Density contour in the equatorial plane of 2 collapsing stars (Model II[a] and [b] of Table ). Snapshots are plotted at the parameter ($t/t_{\mathrm{dyn}}$, ${\rho }_{\max }^{*}$) $=$ II(a)-i ($3.19$, $1.13\times {10}^{-3}$), II(a)-ii ($12.0$, $4.62\times {10}^{-3}$), II(b)-i ($3.25$, $3.39\times {10}^{-3}$), II(b)-ii ($12.0$, $8.71\times {10}^{-3}$), respectively.
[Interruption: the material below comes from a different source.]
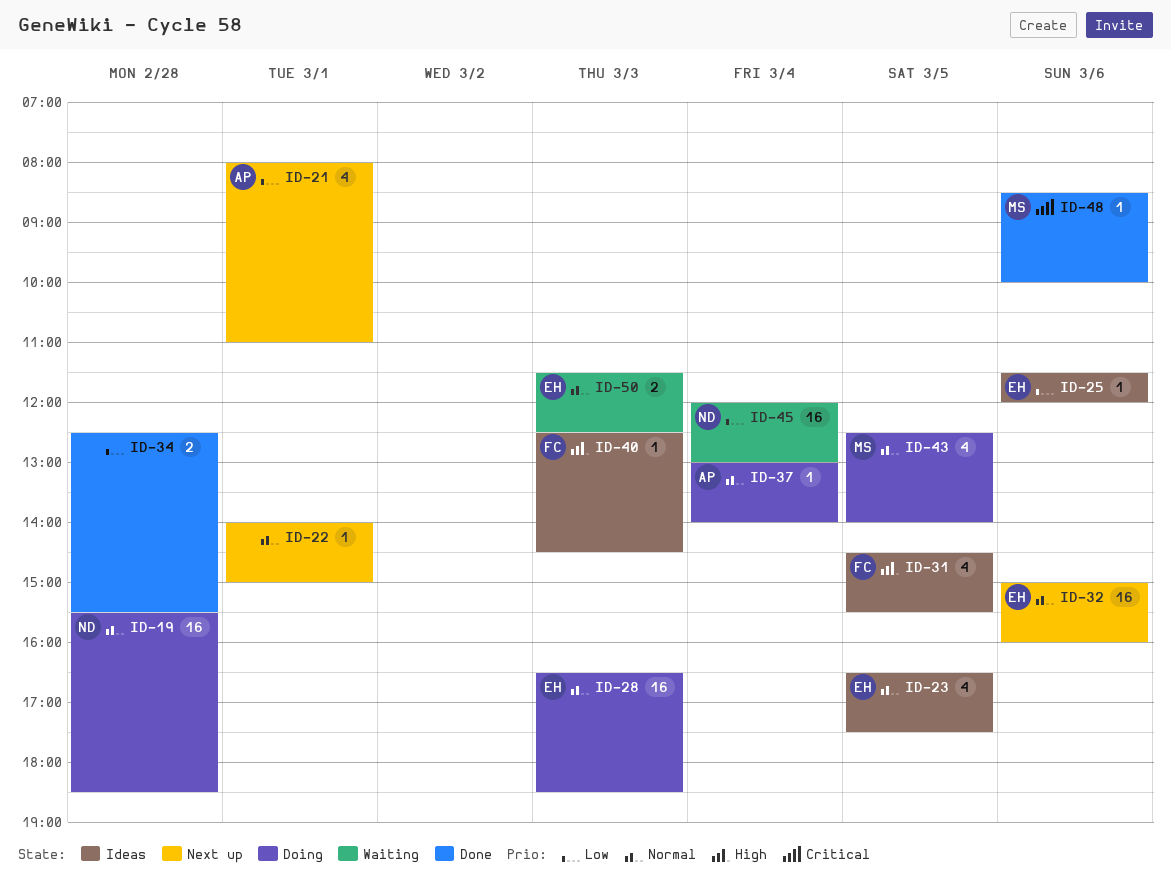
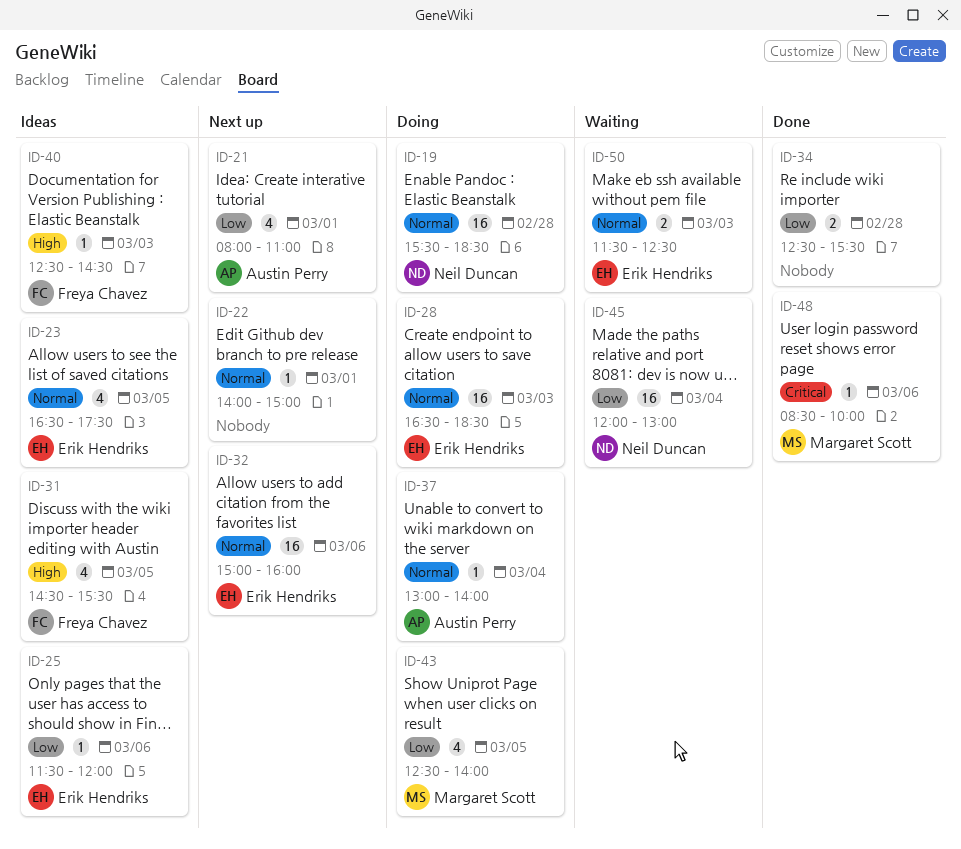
ID-43, priority: Normal -> Low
The contour lines denote coordinate densities ${\rho }^{*}={\rho }_{\max }^{*}\times {10}^{-0.200(16-i)}(i=1,\cdots ,15)$.

Figure 5

Density contour in the equatorial plane of 2 collapsing stars (Model III[a] and [b] of Table ). Snapshots are plotted at the parameter ($t/t_{\mathrm{dyn}}$, ${\rho }_{\max }^{*}$) $=$ III(a)-i ($3.19$, $2.70\times {10}^{-4}$), III(a)-ii ($7.77$, $4.02\times {10}^{-3}$), III(b)-i ($3.20$, $3.28\times {10}^{-4}$), III(b)-ii ($7.77$, $1.92\times {10}^{-3}$), respectively. The contour lines denote coordinate densities ${\rho }^{*}={\rho }_{\max }^{*}\times {10}^{-0.220(16-i)}(i=1,\cdots ,15)$.

Figure 6

Gravitational waveforms from a distant observer along the rotational axis of the equilibrium star. Roman character in the panel corresponds to the model type in Table . Solid lines and dashed lines represent toroidal and spheroidal stars, which correspond to $a$ and $b$ in Table , respectively.

Figure 7

Diagnostics of dynamical bar instability $\beta$ as a function of time. Roman character in the panel corresponds to the model type in Table . Solid lines and dashed lines represent toroidal and spheroidal star, which corresponds to $a$ and $b$ in Table .

Figure 8

Snapshot of the orbital angular velocity along the $x$-axis. Solid lines and dashed lines represent $t/P_{\mathrm{c}}=$ I(a) (9.61, 16.0), I(b) (9.67, 15.3), II(a) (2.39, 12.0), II(b) (3.25, 12.0), III(a) (3.19, 7.77), III(b) (3.20, 7.77), respectively.